**GIVEN PASSAGE**
"""
# Reverse only goes forward on snowblower



## johnmarvin (3 mo ago)

On my Yamaha snowblower the reverse is not working when you put it in reverse it still goes forward so I know it’s an adjustment on the linkage, but not sure how to do that. Thanks very much.


----------



## English_Cat (Sep 1, 2020)

It's a bit of a pain to adjust, but you stand the snowblower vertically and take off the bottom plate.

If you follow the shifter down from the handles, you'll see that it activities a plunger mechanism, on the other side of that you'll see a 'moon' like piece with holes for the forward gears, and reverse gears.

It's really important to make sure that the gear is in 1st gear before you continue, otherwise you are making a sucky job 10x worse.

Now you need to disconnect the clutch rod, the longest one without the 'long nut' (turnbuckle).

Now you need to adjust the shift lever (the rod/handle you use to shift) so that it's in the centre of the 'groove' for 1st gear. You do this by turning the turnbuckle, turning in makes it go to the left, turning out to the right.

HOWEVER, this is only how to fine tune the gears, in reality your shifting mechanism is wayyy out of specification, and the manual doesn't describe how to fix this because it hadn't considered what decades of abuse and neglect would do...

To fix this you will need to straighten out the shift rod (with turnbuckle) the two ball joints on either end are probably worn out pretty well, and no longer facing the right direction. You need to make this rod absolutely straight with either ball joints in the exact correct position for this to work, and that's a lot trickier than said, I've seen this exact issue on every older yamaha snowblower I got, they are not maintained, and go wildly out of spec because they work anyway and nobody bothers to check it.

Then you need to reattach everything, and make sure that the gear is dropping into the correct hole, and the rubber wheel is is the correct positioning, further away being faster, closer to the centre of the disc, slower. These machines are usually so well used that all the parts are off spec, so you just have to do it by eye.
"""
**ASSIGNMENT**
Please continue the forum thread about the snowblower whose reverse only goes forward, starting right after its final sentence.

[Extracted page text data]
"""
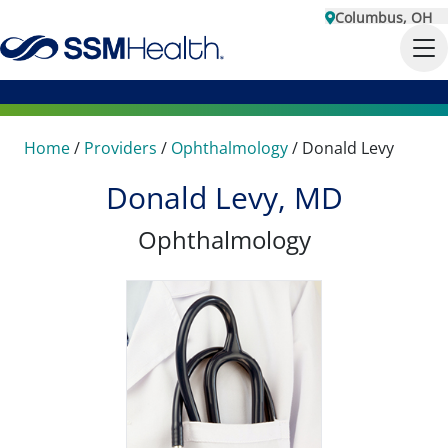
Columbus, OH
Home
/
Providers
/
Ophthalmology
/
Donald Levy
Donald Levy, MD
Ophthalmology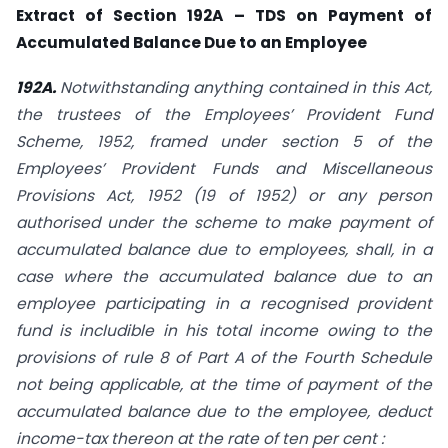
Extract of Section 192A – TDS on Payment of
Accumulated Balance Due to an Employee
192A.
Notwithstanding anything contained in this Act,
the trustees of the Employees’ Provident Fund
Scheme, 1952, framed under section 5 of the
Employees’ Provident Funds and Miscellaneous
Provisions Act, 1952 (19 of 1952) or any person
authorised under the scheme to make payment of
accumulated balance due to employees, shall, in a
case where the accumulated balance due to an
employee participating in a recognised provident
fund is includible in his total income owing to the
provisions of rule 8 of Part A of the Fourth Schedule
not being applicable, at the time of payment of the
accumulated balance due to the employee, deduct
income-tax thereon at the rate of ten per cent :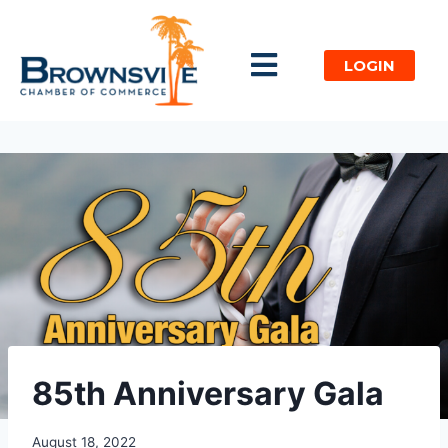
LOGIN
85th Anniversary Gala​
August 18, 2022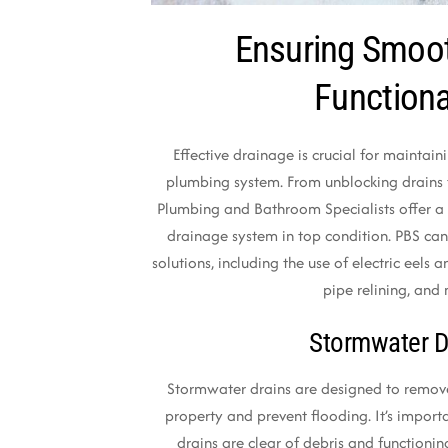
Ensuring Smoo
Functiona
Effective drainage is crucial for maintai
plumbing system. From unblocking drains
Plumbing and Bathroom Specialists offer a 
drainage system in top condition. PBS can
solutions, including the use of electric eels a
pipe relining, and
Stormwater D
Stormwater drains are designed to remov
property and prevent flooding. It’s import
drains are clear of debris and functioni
"""
"""
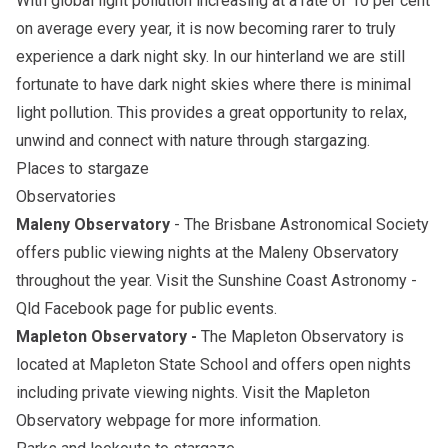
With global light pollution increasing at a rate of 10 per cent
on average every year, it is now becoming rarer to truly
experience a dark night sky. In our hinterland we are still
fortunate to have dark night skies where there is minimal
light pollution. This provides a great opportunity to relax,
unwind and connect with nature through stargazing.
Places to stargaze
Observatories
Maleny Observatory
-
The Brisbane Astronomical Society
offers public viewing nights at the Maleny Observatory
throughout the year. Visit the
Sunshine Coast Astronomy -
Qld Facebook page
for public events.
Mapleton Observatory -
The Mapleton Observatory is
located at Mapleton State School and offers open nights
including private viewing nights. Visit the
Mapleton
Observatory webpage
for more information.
"""
**RESPONSE BELOW**
While you're in there, spray everything down and make it clean. Lubricate the rod that the rubber wheel slides along with grease, but make sure nothing falls onto the plate below it.

It'll be a lot of fiddling, but once you get it, it'll shift fantastic for many more years.


----------



## johnmarvin (3 mo ago)

English_Cat said:


> It's a bit of a pain to adjust, but you stand the snowblower vertically and take off the bottom plate.
> 
> If you follow the shifter down from the handles, you'll see that it activities a plunger mechanism, on the other side of that you'll see a 'moon' like piece with holes for the forward gears, and reverse gears.
> 
> ...


Thanks kindly


----------



## English_Cat (Sep 1, 2020)

I guess I should mention that you can 'cheat' the shifting by removing the moon piece, but that just means that you won't notice that 4th gear is actually putting out 3rd gear speeds because the system is still out of alignment, but no longer getting stuck in the holes that hold the gear speeds. It can be a quick fix, but I really wouldn't recommend it. I did it on one snowblower, and it always felt lackluster in speed afterwards.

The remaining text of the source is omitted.